You scream, you’ll never see your mother and father again.

The words violated my brain. Words I refused to remember for twenty-two years.

I tripped over something, righted myself and kept moving backward.

You scream…

“No,” I whispered.

You’ll never…

I shook my head hard, hit wall and slid across it.

“Emme?”

See your mother and father again.

“No,” I begged.

Strong hands on my arms.

“Emme!”

Emme!

My head turned and instead of a bookshelf, I saw them there.

Emme!

Their faces.

I couldn’t bear the faces.

I closed my eyes.

The hands left my arms, slid up and curled around my neck. “Baby, what’s happening?”

Emme!

I saw their faces behind my closed eyelids. Burned there. Burned there for eternity.

You scream, you’ll never see your mother and father again.

“Please, Emme, baby, talk to me.”

“No,” I forced out on a tortured whisper.

“Where are you, honey?” The hands at my neck gave me careful squeeze. “Jesus, Emme, come back to me.”

Emme!

Those faces.

“No,” I pleaded.

Emme!

“No!” I shrieked.

Yanking my neck from the hands, I tried to escape.

Arms caught me.

I fought, vicious, kicking, snarling, scratching, bucking.

Remembering.

I was standing behind the kissing tree at recess waiting for my kind-of boyfriend to meet me there.

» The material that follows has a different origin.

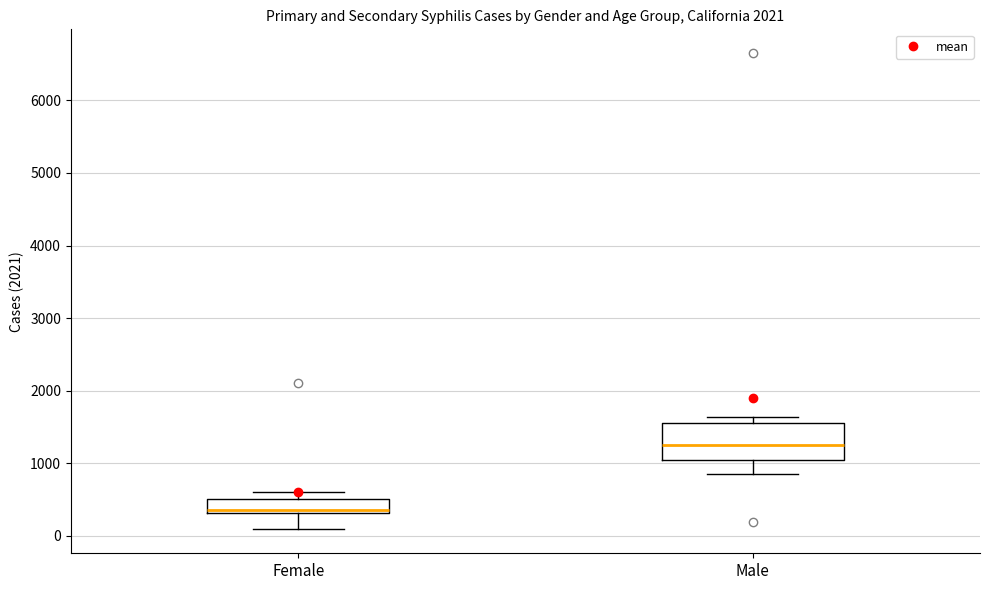

Comparing the boxes themselves (not the whiskers), which one is the tallest?

Male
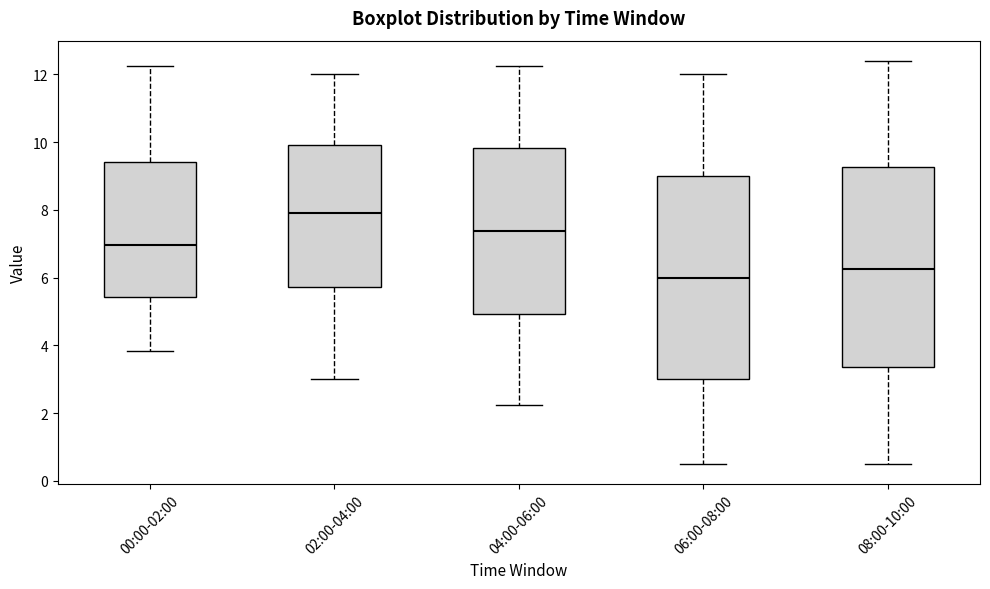

Where is the lower edge of the box for 08:00-10:00 on the y-axis? The values are not printed on the chart, so give them approximately, as read against the axis.

3.4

The tree was in the corner of the far end of the playground. Perfect spot to hide from the teachers and try out kissing. It was also where the chain link fence had been pried away from the post so the bad kids could go out and smoke cigarettes, or whatever they did.

I had my back to the fence, my hands to the rough bark, my body tipped to the side so I could look around the tree to see if my boyfriend was coming.

Suddenly, a hand came over my mouth.

I froze.

I jerked.

A mouth came to my ear.

“You scream, you’ll never see your mother and father again.”

In the library in my home, I screamed.

Back then, I didn’t scream.

I didn’t… fucking… scream.

“It’s me, baby, f**k, shit. Fuckin’ hell, Emme. It’s me.”